• [To-do item] Every line below that holds the string "solid" should be copied out.

• [Provided records]
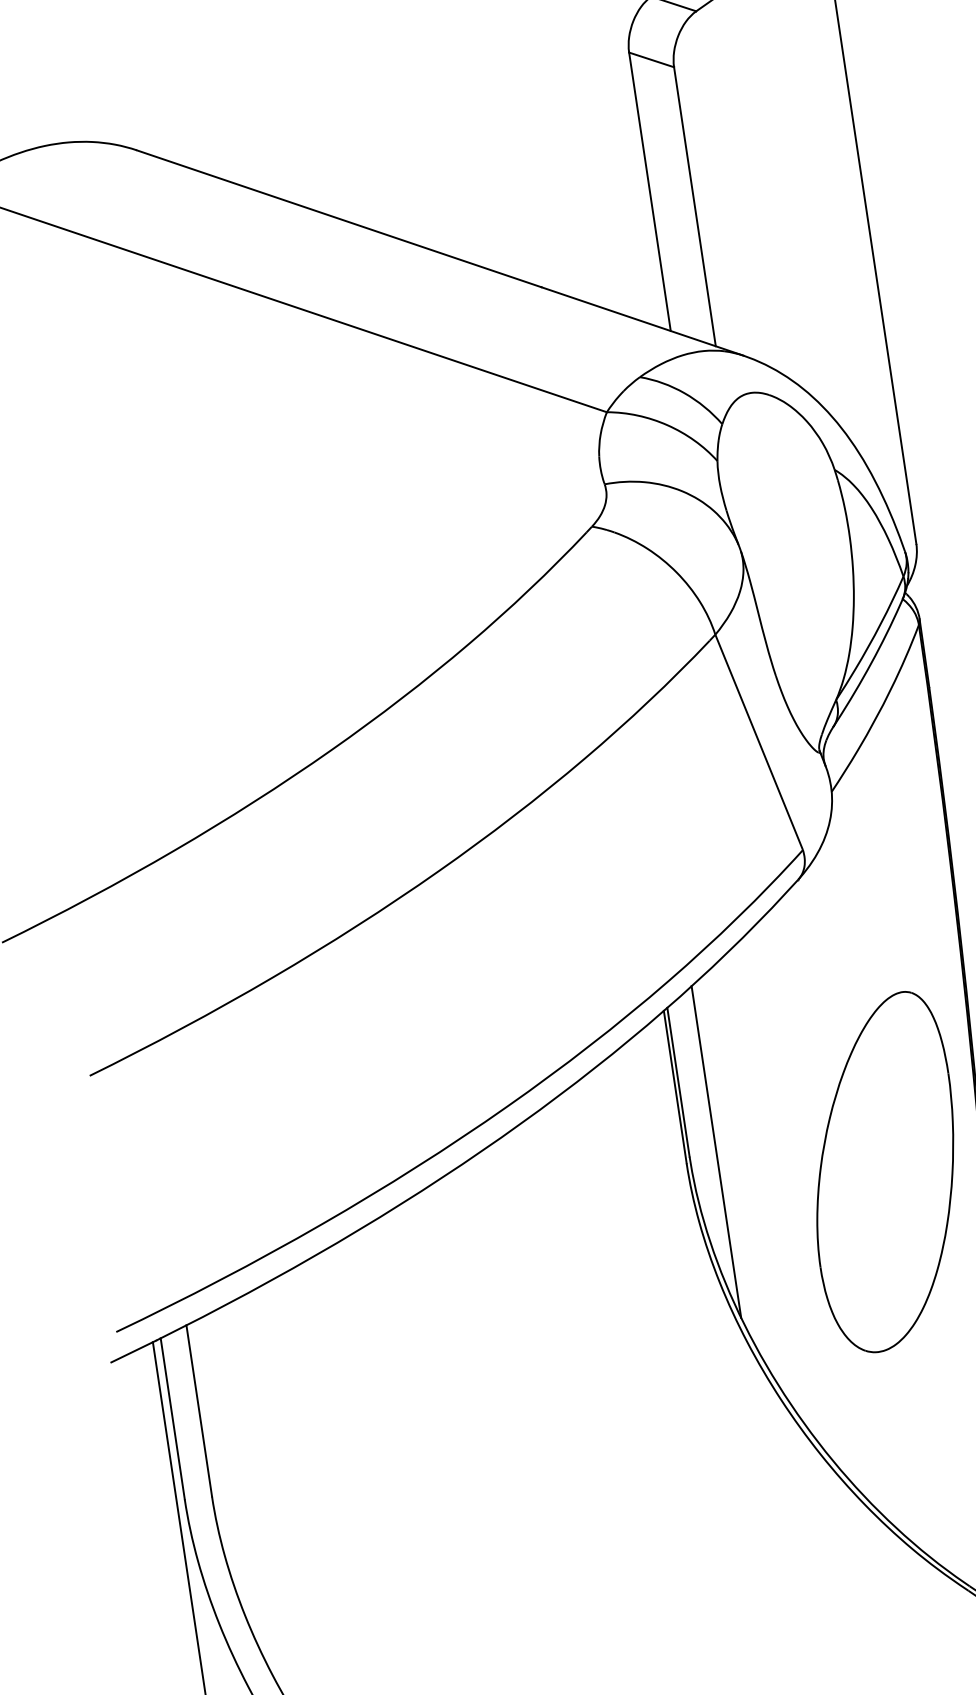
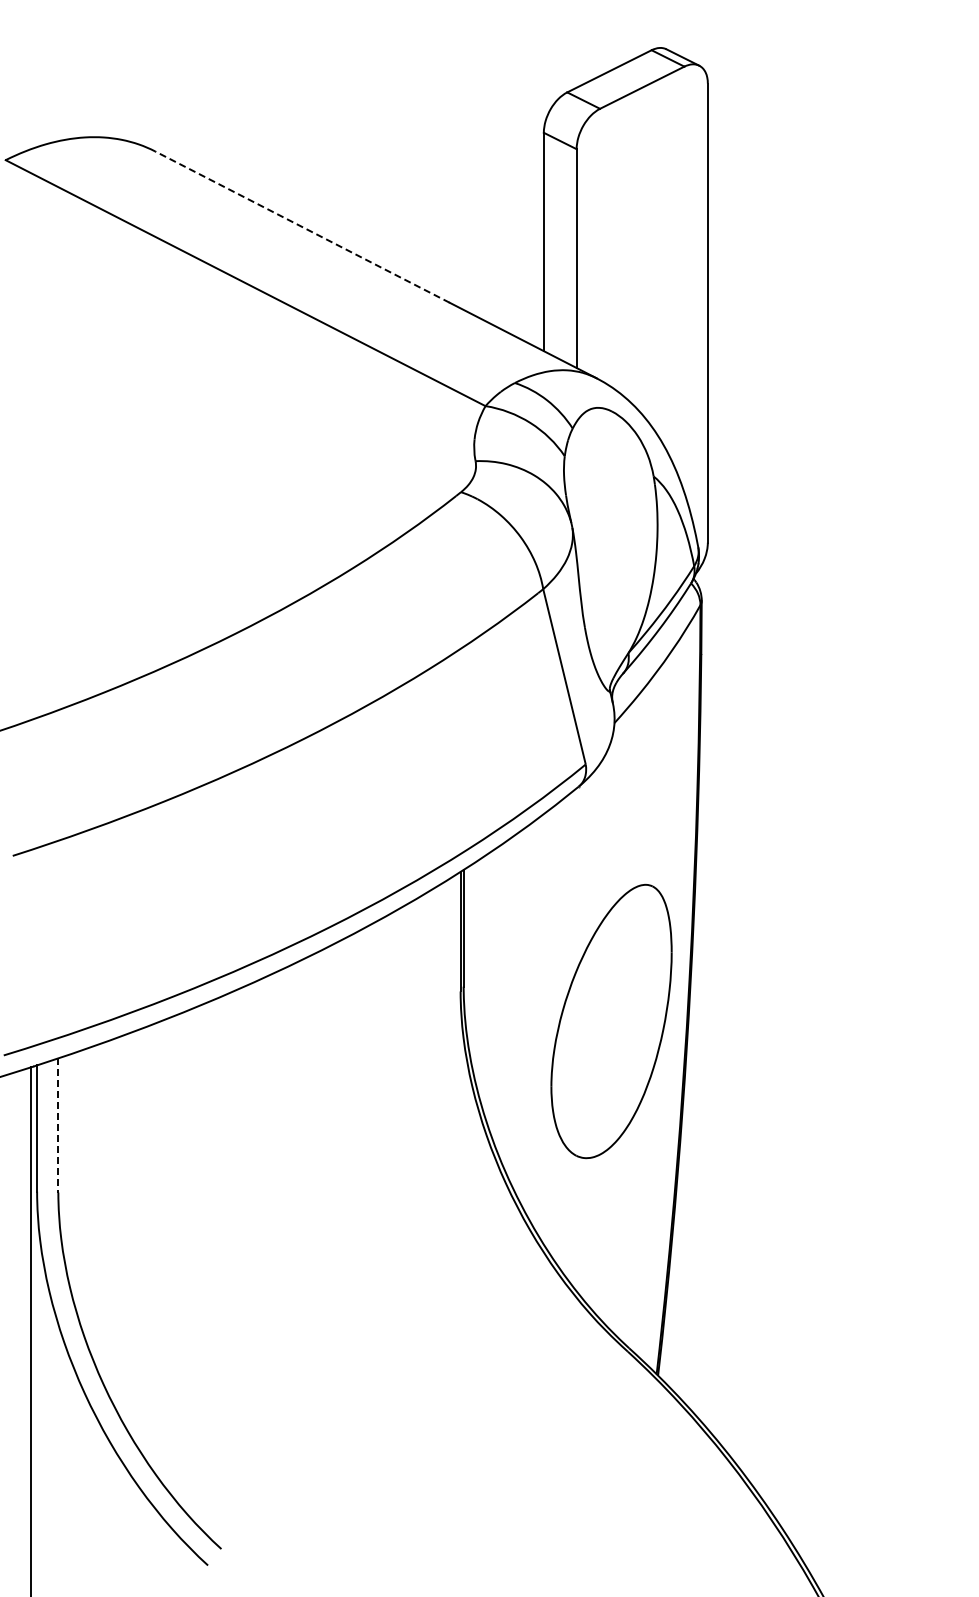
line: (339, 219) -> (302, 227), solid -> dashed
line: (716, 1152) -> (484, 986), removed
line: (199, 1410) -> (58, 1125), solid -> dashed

--

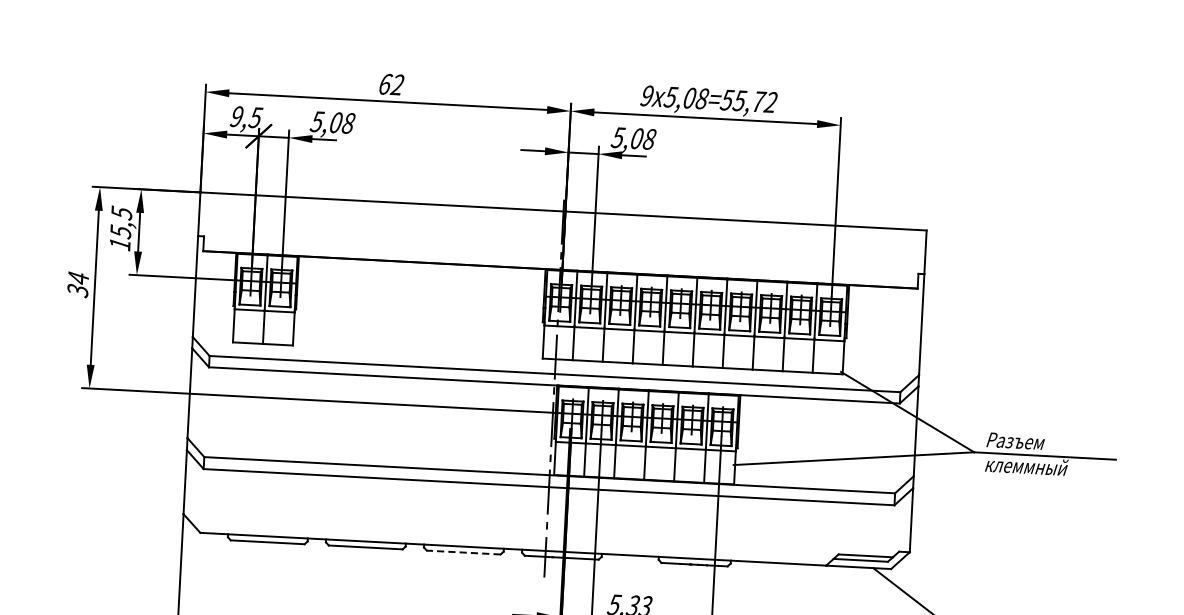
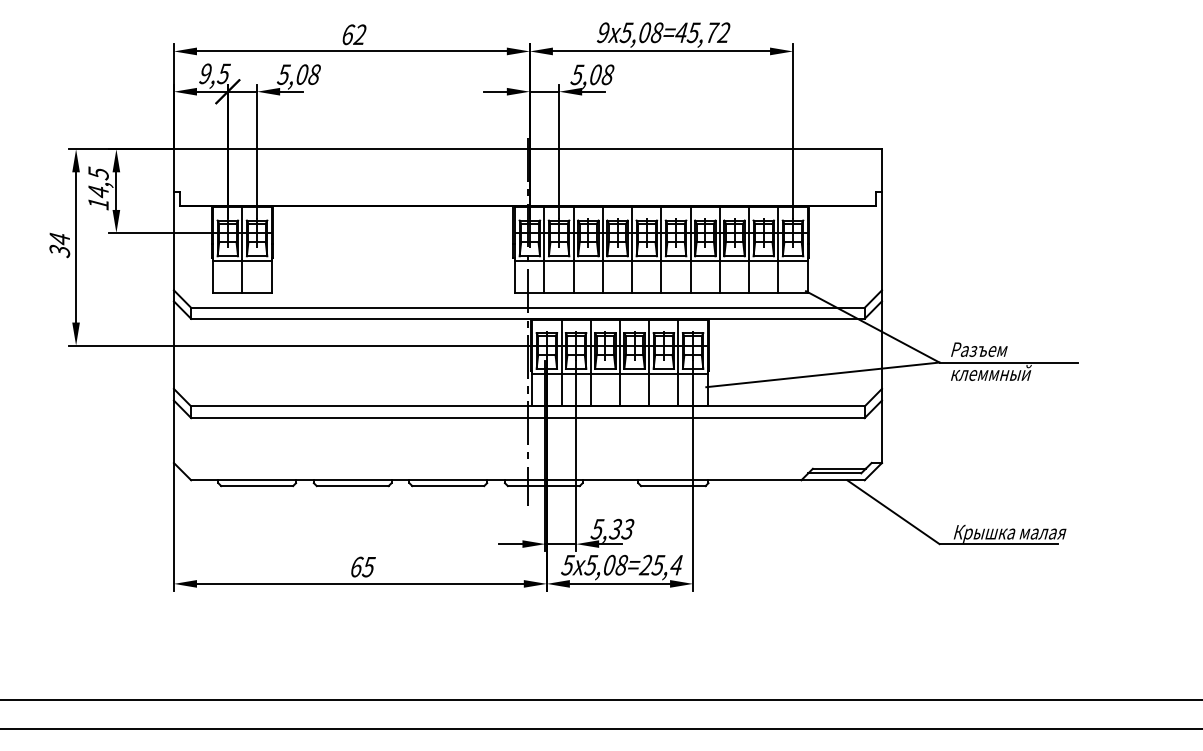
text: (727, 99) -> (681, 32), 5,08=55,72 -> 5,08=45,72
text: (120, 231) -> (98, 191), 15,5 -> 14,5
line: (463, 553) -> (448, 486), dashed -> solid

• [Result]
line: (339, 219) -> (302, 227), solid -> dashed
line: (199, 1410) -> (58, 1125), solid -> dashed
line: (463, 553) -> (448, 486), dashed -> solid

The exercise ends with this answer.